Input for this task:
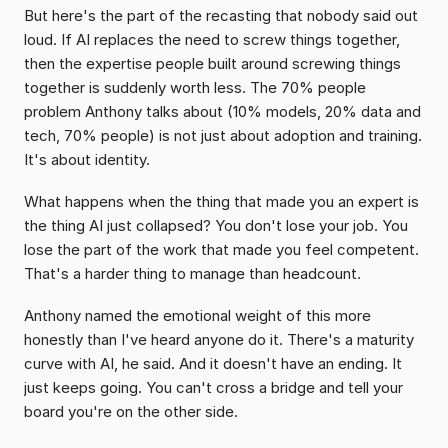
But here's the part of the recasting that nobody said out 
loud. If AI replaces the need to screw things together, 
then the expertise people built around screwing things 
together is suddenly worth less. The 70% people 
problem Anthony talks about (10% models, 20% data and 
tech, 70% people) is not just about adoption and training. 
It's about identity.
What happens when the thing that made you an expert is 
the thing AI just collapsed? You don't lose your job. You 
lose the part of the work that made you feel competent. 
That's a harder thing to manage than headcount.
Anthony named the emotional weight of this more 
honestly than I've heard anyone do it. There's a maturity 
curve with AI, he said. And it doesn't have an ending. It 
just keeps going. You can't cross a bridge and tell your 
board you're on the other side.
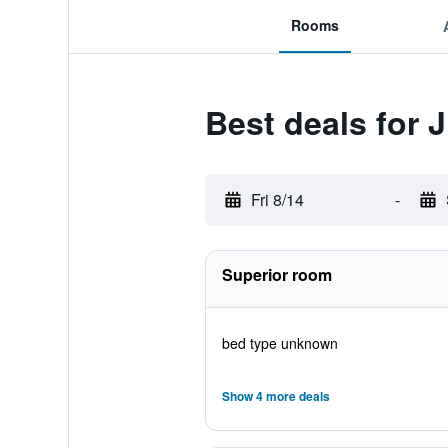
Rooms
Best deals for 
Fri 8/14
-
Superior room
bed type unknown
Show 4 more deals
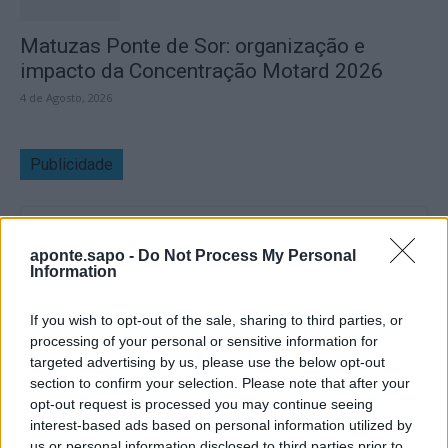
Matuzas Ponte de Sor: organização e
impacto da Concentração Motard 2026
4 de Agosto, 2026
Publicidade
aponte.sapo -
Do Not Process My Personal
Information
If you wish to opt-out of the sale, sharing to third parties, or
processing of your personal or sensitive information for
targeted advertising by us, please use the below opt-out
section to confirm your selection. Please note that after your
opt-out request is processed you may continue seeing
interest-based ads based on personal information utilized by
us or personal information disclosed to third parties prior to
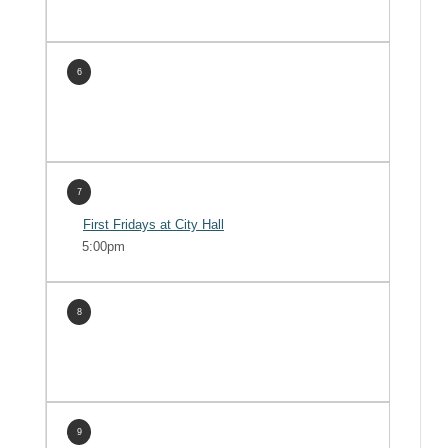
6
7
First Fridays at City Hall
5:00pm
8
9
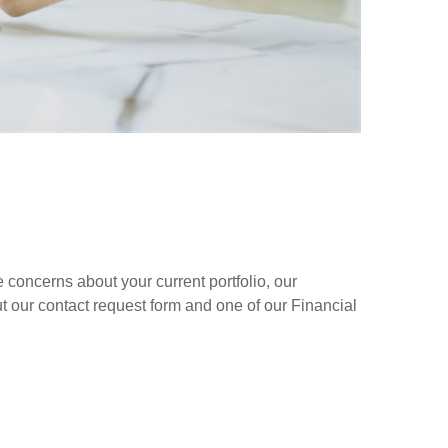
concerns about your current portfolio, our
out our contact request form and one of our Financial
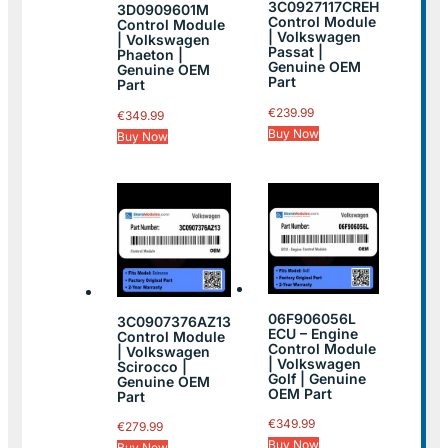
3C0927117CREH
3D0909601M
Control Module
Control Module
| Volkswagen
| Volkswagen
Passat |
Phaeton |
Genuine OEM
Genuine OEM
Part
Part
€
239.99
€
349.99
Buy Now
Buy Now
06F906056L
3C0907376AZ13
ECU – Engine
Control Module
Control Module
| Volkswagen
| Volkswagen
Scirocco |
Golf | Genuine
Genuine OEM
OEM Part
Part
€
349.99
€
279.99
Buy Now
Buy Now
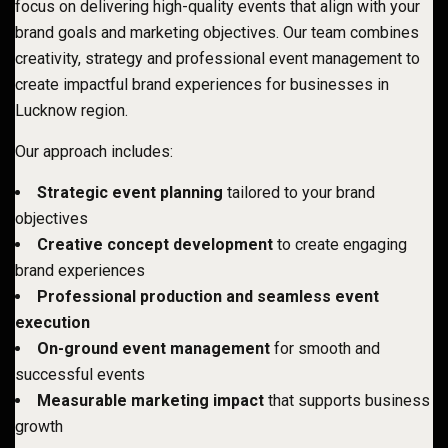
focus on delivering high-quality events that align with your
brand goals and marketing objectives. Our team combines
creativity, strategy and professional event management to
create impactful brand experiences for businesses in
Lucknow region.
Our approach includes:
Strategic event planning
tailored to your brand
objectives
Creative concept development
to create engaging
brand experiences
Professional production and seamless event
execution
On-ground event management
for smooth and
successful events
Measurable marketing impact
that supports business
growth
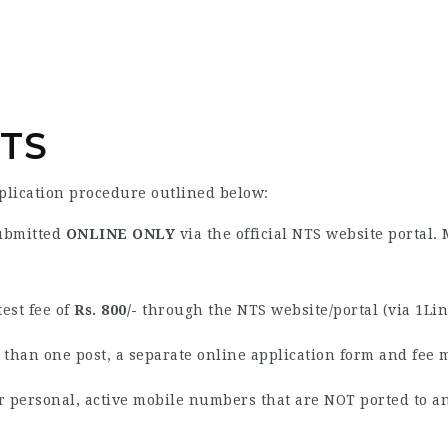
NTS
pplication procedure outlined below:
ubmitted
ONLINE ONLY
via the official NTS website portal.
est fee of
Rs. 800/-
through the NTS website/portal (via 1Link
 than one post, a separate online application form and fee 
r personal, active mobile numbers that are NOT ported to a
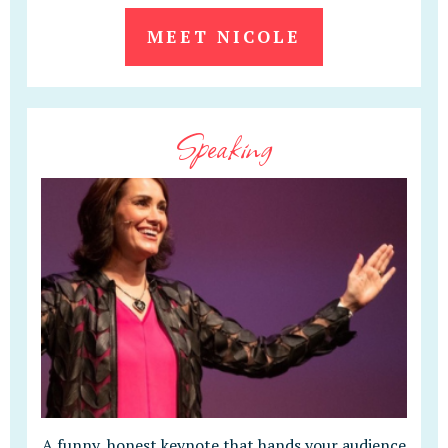
MEET NICOLE
Speaking
A funny, honest keynote that hands your audience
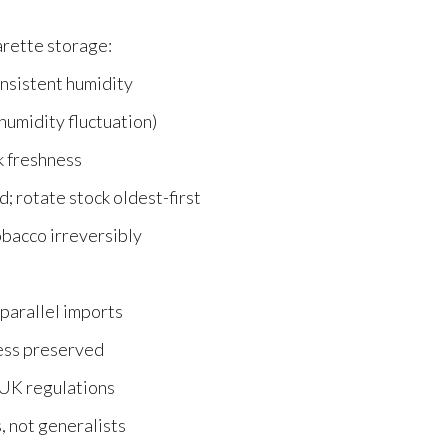
arette storage:
nsistent humidity
humidity fluctuation)
k freshness
; rotate stock oldest-first
acco irreversibly
parallel imports
ess preserved
 UK regulations
, not generalists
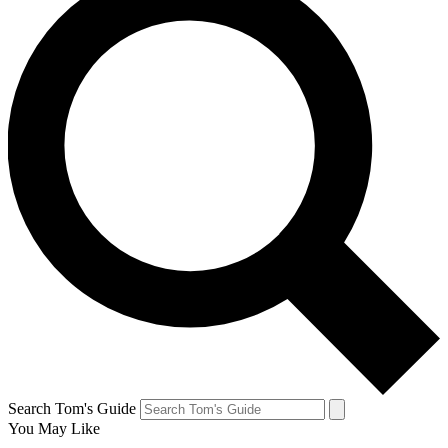
Search Tom's Guide
You May Like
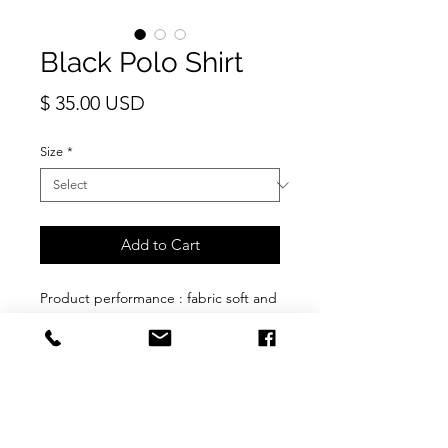
Black Polo Shirt
Price
$ 35.00 USD
Size
*
Add to Cart
Product performance : fabric soft and
comfortable, quick drying cool,
breathable, not easy to fade and
shrink. Front opening button up.
Fabric: Polyester thick blend. Wash
and wear
Fit : Slim fit. Recommended to buy
one size bigger for loose fit.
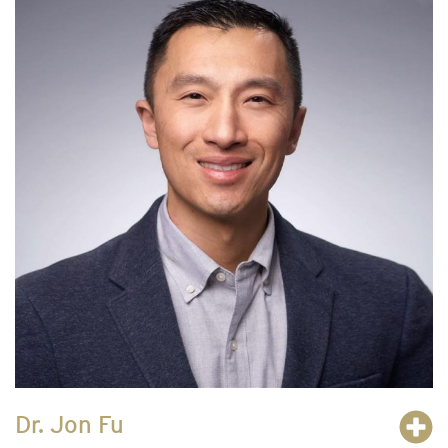
Dr. Jon Fu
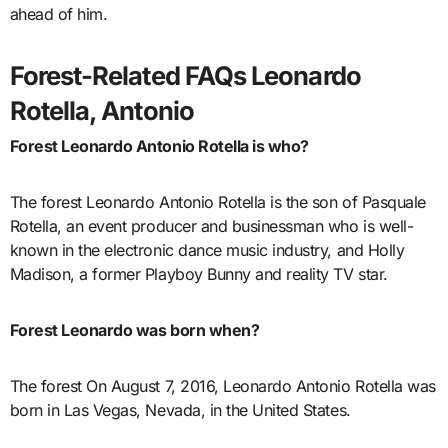
ahead of him.
Forest-Related FAQs Leonardo
Rotella, Antonio
Forest Leonardo Antonio Rotella is who?
The forest Leonardo Antonio Rotella is the son of Pasquale
Rotella, an event producer and businessman who is well-
known in the electronic dance music industry, and Holly
Madison, a former Playboy Bunny and reality TV star.
Forest Leonardo was born when?
The forest On August 7, 2016, Leonardo Antonio Rotella was
born in Las Vegas, Nevada, in the United States.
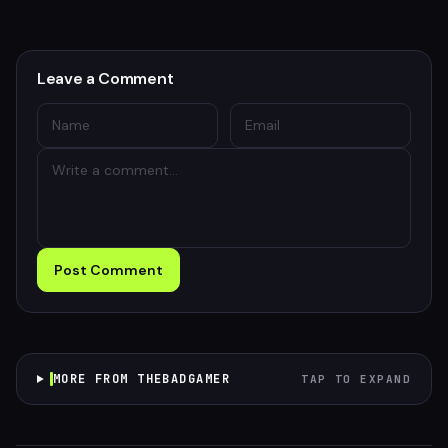
Leave a Comment
Post Comment
MORE FROM THEBADGAMER
TAP TO EXPAND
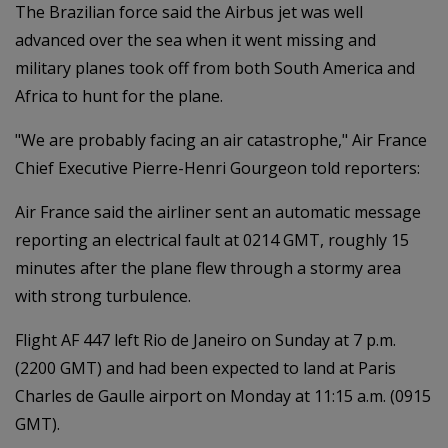
The Brazilian force said the Airbus jet was well
advanced over the sea when it went missing and
military planes took off from both South America and
Africa to hunt for the plane.
"We are probably facing an air catastrophe," Air France
Chief Executive Pierre-Henri Gourgeon told reporters:
Air France said the airliner sent an automatic message
reporting an electrical fault at 0214 GMT, roughly 15
minutes after the plane flew through a stormy area
with strong turbulence.
Flight AF 447 left Rio de Janeiro on Sunday at 7 p.m.
(2200 GMT) and had been expected to land at Paris
Charles de Gaulle airport on Monday at 11:15 a.m. (0915
GMT).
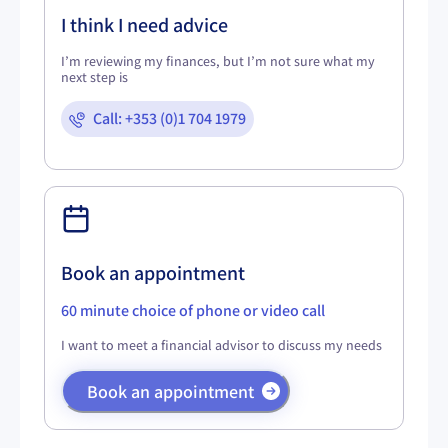
I think I need advice
I’m reviewing my finances, but I’m not sure what my
next step is
Call: +353 (0)1 704 1979
Book an appointment
60 minute choice of phone or video call
I want to meet a financial advisor to discuss my needs
Book an appointment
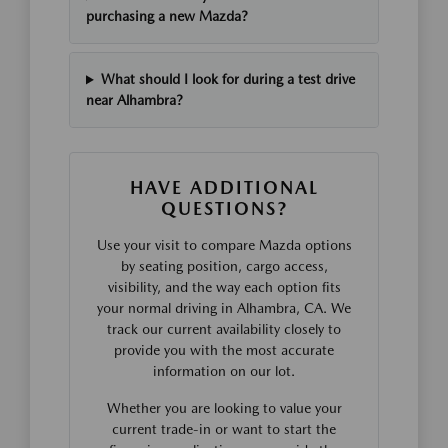
purchasing a new Mazda?
What should I look for during a test drive
near Alhambra?
HAVE ADDITIONAL
QUESTIONS?
Use your visit to compare Mazda options
by seating position, cargo access,
visibility, and the way each option fits
your normal driving in Alhambra, CA. We
track our current availability closely to
provide you with the most accurate
information on our lot.
Whether you are looking to value your
current trade-in or want to start the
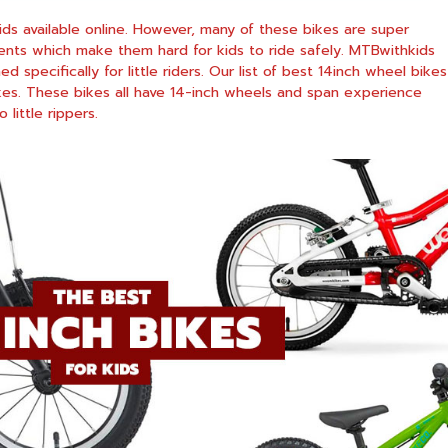
kids available online. However, many of these bikes are super
nts which make them hard for kids to ride safely. MTBwithkids
specifically for little riders. Our list of best 14inch wheel bikes
kes. These bikes all have 14-inch wheels and span experience
 little rippers.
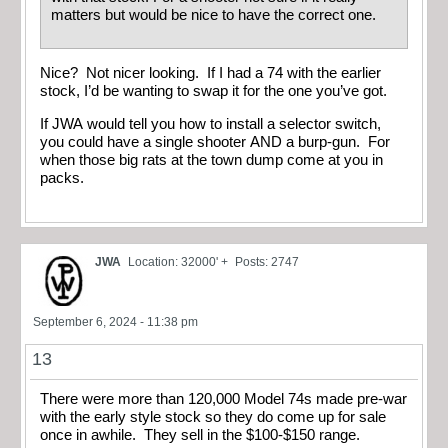
matters but would be nice to have the correct one.
Nice? Not nicer looking. If I had a 74 with the earlier
stock, I’d be wanting to swap it for the one you’ve got.
If JWA would tell you how to install a selector switch,
you could have a single shooter AND a burp-gun. For
when those big rats at the town dump come at you in
packs.
JWA
Location: 32000' +
Posts: 2747
September 6, 2024 - 11:38 pm
13
There were more than 120,000 Model 74s made pre-war
with the early style stock so they do come up for sale
once in awhile. They sell in the $100-$150 range.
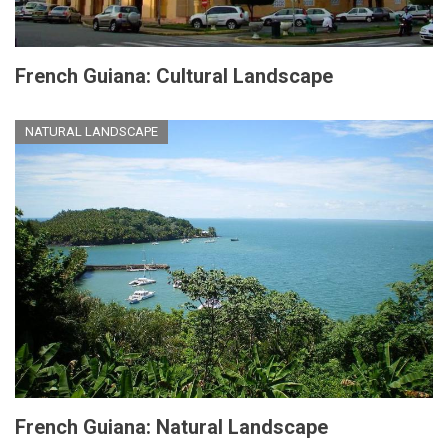
French Guiana: Cultural Landscape
NATURAL LANDSCAPE
French Guiana: Natural Landscape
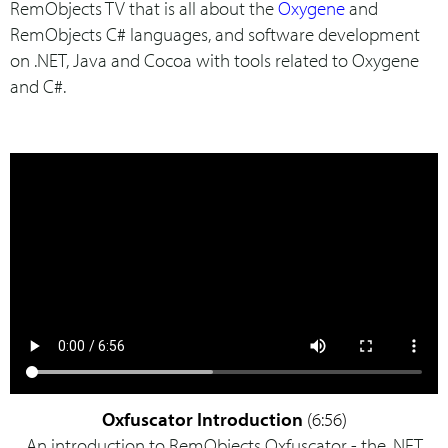
RemObjects TV that is all about the
Oxygene
and
RemObjects C# languages, and software development
on .NET, Java and Cocoa with tools related to Oxygene
and C#.
Oxfuscator Introduction
(6:56)
An introduction to RemObjects Oxfuscator - the .NET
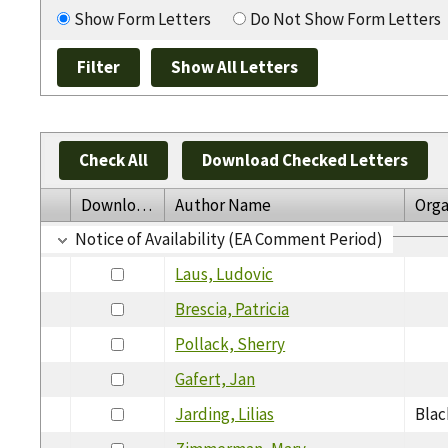
Show Form Letters
Do Not Show Form Letters
Check All
Download Checked Letters
Download
Author Name
Orga
Notice of Availability (EA Comment Period)
Laus, Ludovic
Brescia, Patricia
Pollack, Sherry
Gafert, Jan
Jarding, Lilias
Blac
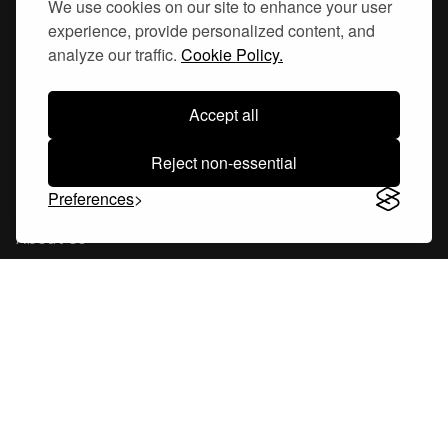
We use cookies on our site to enhance your user
experience, provide personalized content, and
Hornsgatan 110
analyze our traffic.
Cookie Policy.
117 26, Stockholm Sweden
Accept all
Reject non-essential
Company
Preferences
About Us
Careers
Blog
Changelog
Press Kit
Tools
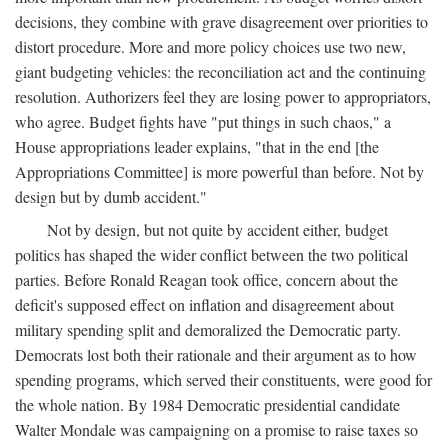
decisions, they combine with grave disagreement over priorities to
distort procedure. More and more policy choices use two new,
giant budgeting vehicles: the reconciliation act and the continuing
resolution. Authorizers feel they are losing power to appropriators,
who agree. Budget fights have "put things in such chaos," a
House appropriations leader explains, "that in the end [the
Appropriations Committee] is more powerful than before. Not by
design but by dumb accident."
Not by design, but not quite by accident either, budget
politics has shaped the wider conflict between the two political
parties. Before Ronald Reagan took office, concern about the
deficit's supposed effect on inflation and disagreement about
military spending split and demoralized the Democratic party.
Democrats lost both their rationale and their argument as to how
spending programs, which served their constituents, were good for
the whole nation. By 1984 Democratic presidential candidate
Walter Mondale was campaigning on a promise to raise taxes so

Brief: Recast the records as a Markdown table with the columns Row and Text, one line of the records per row, numbered in order. Cover only the part that opens at the start of the records and closes with the line containing "curve with AI, he", including both ends, and leave out blank lines and the pictures.

Output of the exercise:
| Row | Text |
|---|---|
| 1 | But here's the part of the recasting that nobody said out  |
| 2 | loud. If AI replaces the need to screw things together,  |
| 3 | then the expertise people built around screwing things  |
| 4 | together is suddenly worth less. The 70% people  |
| 5 | problem Anthony talks about (10% models, 20% data and  |
| 6 | tech, 70% people) is not just about adoption and training.  |
| 7 | It's about identity. |
| 8 | What happens when the thing that made you an expert is  |
| 9 | the thing AI just collapsed? You don't lose your job. You  |
| 10 | lose the part of the work that made you feel competent.  |
| 11 | That's a harder thing to manage than headcount. |
| 12 | Anthony named the emotional weight of this more  |
| 13 | honestly than I've heard anyone do it. There's a maturity  |
| 14 | curve with AI, he said. And it doesn't have an ending. It  |